Allzu oft wird Ralf Schurius wohl nicht mehr durch dieses Portal treten. Besuche bei den Kollegen - ja, die wird es sicher geben, denn sein Team hat es ihm mit Kollegialität leicht gemacht, die PI Rain zu leiten. Doch die Zeit für Stippvisiten wird knapp bemessen sein. Jetzt stehen Ehefrau, Wohnmobil und Segelboot an erster Stelle. "Ich werde wohl bevorzugt am Atlantik anzutreffen sein", freut sich Schurius.
An diesem Tag aber lässt er sich noch einmal gern vor dem einstigen "corpus delicti" fotografieren. Das Chefzimmer gehört allerdings schon seinem Nachfolger Peter Grießer und zum Gespräch nimmt er in der Besucherecke Platz. Gelegentlich werfen Kollegen ein paar herzliche Worte zur offenen Tür herein. "Das ist es, was ich so geschätzt hab", sagt deren Ex-Chef, "diese Kameradschaft, mit der einer für den anderen da ist! Es ist ein Glücksfall, wenn man so ein Personal hat, wie es bei mir der Fall war."
Mit 52 Jahren hat sich Schurius zum letzten Mal geprügelt
Gern war er ja überall. "Ich war 30 Jahre auf der Straße", sagt Schurius, der es im Streifendienst mit Fällen aller Art zu tun hatte. "Immer wenn es was Gröberes gab, war ich draußen." Seine Ausbildung hat er in Königsbrunn absolviert, "wo es teilweise noch militärisch zuging". Seine erste von drei verschiedenen Dienstwaffen war noch ein Modell der Wehrmacht. Ebenso trug er drei verschiedene Uniformen: eine graue aus den 60er/70er-Jahren, die altbekannte grüne und zuletzt die moderne blaue.

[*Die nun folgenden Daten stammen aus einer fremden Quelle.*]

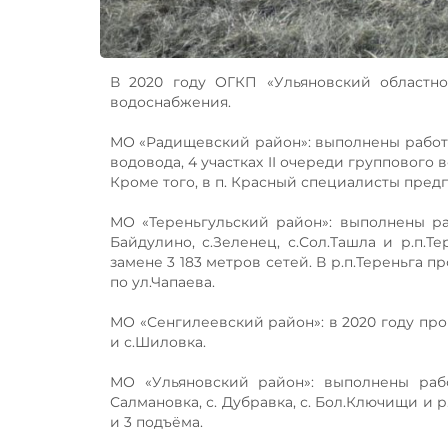
В 2020 году ОГКП «Ульяновский областн
водоснабжения.
МО «Радищевский район»: выполнены работы 
водовода, 4 участках II очереди группового
Кроме того, в п. Красный специалисты пред
МО «Тереньгульский район»: выполнены раб
Байдулино, с.Зеленец, с.Сол.Ташла и р.п.
замене 3 183 метров сетей. В р.п.Тереньга
по ул.Чапаева.
МО «Сенгилеевский район»: в 2020 году про
и с.Шиловка.
МО «Ульяновский район»: выполнены раб
Салмановка, с. Дубравка, с. Бол.Ключищи и
и 3 подъёма.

Unmittelbar bevor Ralf Schurius nach Rain kam, war er in "Augsburg Mitte" eingesetzt. "In der Großstadt geht's schon anders zu, da kommt es oft zu Aggressivität und Tätlichkeiten. Mit 52 Jahren hab ich dort zum letzten Mal im Dienst gerauft", erzählt Schurius, der den Wechsel in die Provinz als sehr angenehm beschreibt. Nicht nur, dass die PI Rain als eine der sichersten Dienststellen Bayerns gilt. Der Polizist hat sich sofort heimisch gefühlt auf dem Land. "Dort kennt man auch seine Pappenheimer, das hat bei den Ermittlungen oft geholfen."

Etwa als es um die Aufklärung der Fahrrad-Diebstahlserie ging, die im vergangenen Jahr die Bevölkerung beunruhigt hat. Rund 20 Mal schlug der Dieb zu - heute sitzt er im Gefängnis. "Wir hatten ihn schon lang im Verdacht, konnten ihm aber zunächst nichts nachweisen."
Es gibt Bilder, die einen Polizisten ein Leben lang verfolgen
Fälle, die ihm immer wieder an die Nieren gehen, sind solche, in denen es um Menschenleben geht. In seinem letzten Dienstjahr wurde er im Sommer an den Unfallort bei Wallerdorf gerufen, wo die beiden jungen Fußballer des TSV Rain im Auto an einen Baum geprallt waren und starben. "Das war unglaublich tragisch und bei etlichen lagen die Nerven blank." Schurius spricht allen Kollegen ein großes Lob aus: "Da kommt ein Einsatz über Funk und es heißt lediglich: schwerer Verkehrsunfall. Man weiß nicht, was auf einen zukommt und muss im Chaos einen kühlen Kopf bewahren. Das ist vielleicht die größte Herausforderung in unserem Beruf."
Schreckliche Bilder sind es, mit denen Polizisten immer wieder konfrontiert werden. "Sie verfolgen einen lebenslang, auch wenn sie mit der Zeit verblassen." Das Schlimmste, was Schurius je erlebt hat, war der Einsatz nach einem Suizid. Er wurde zum Leichnam einer jungen Mutter gerufen, die sich im Keller erhängt hatte. Bei ihrem toten Körper kauerten die vier- und fünf Jahre alten, weinenden Kinder.
Schurius wischt die schlimmen Bilder beiseite und wechselt das Thema. Er outet sich als "Sprachtalent". Sprachtalent? "Nun ja, ich war ja im Grenzbereich zwischen Nordschwaben, Schwaben und Altbayern zuständig", schildert er und sein Grinsen wird breiter. "Ich kann sagen: Ich beherrsche alle drei Dialekte." Wie es sich mit seinem Portugiesisch verhält, bleibt indes ein Geheimnis. Das aber wird er im Rentnerurlaub öfter brauchen als Schwäbisch und Bayerisch. Die Vorfreude des Neu-Ruheständlers auf den neuen Lebensabschnitt ist groß: "Ich genieße es, mehr Freiheit zu haben!"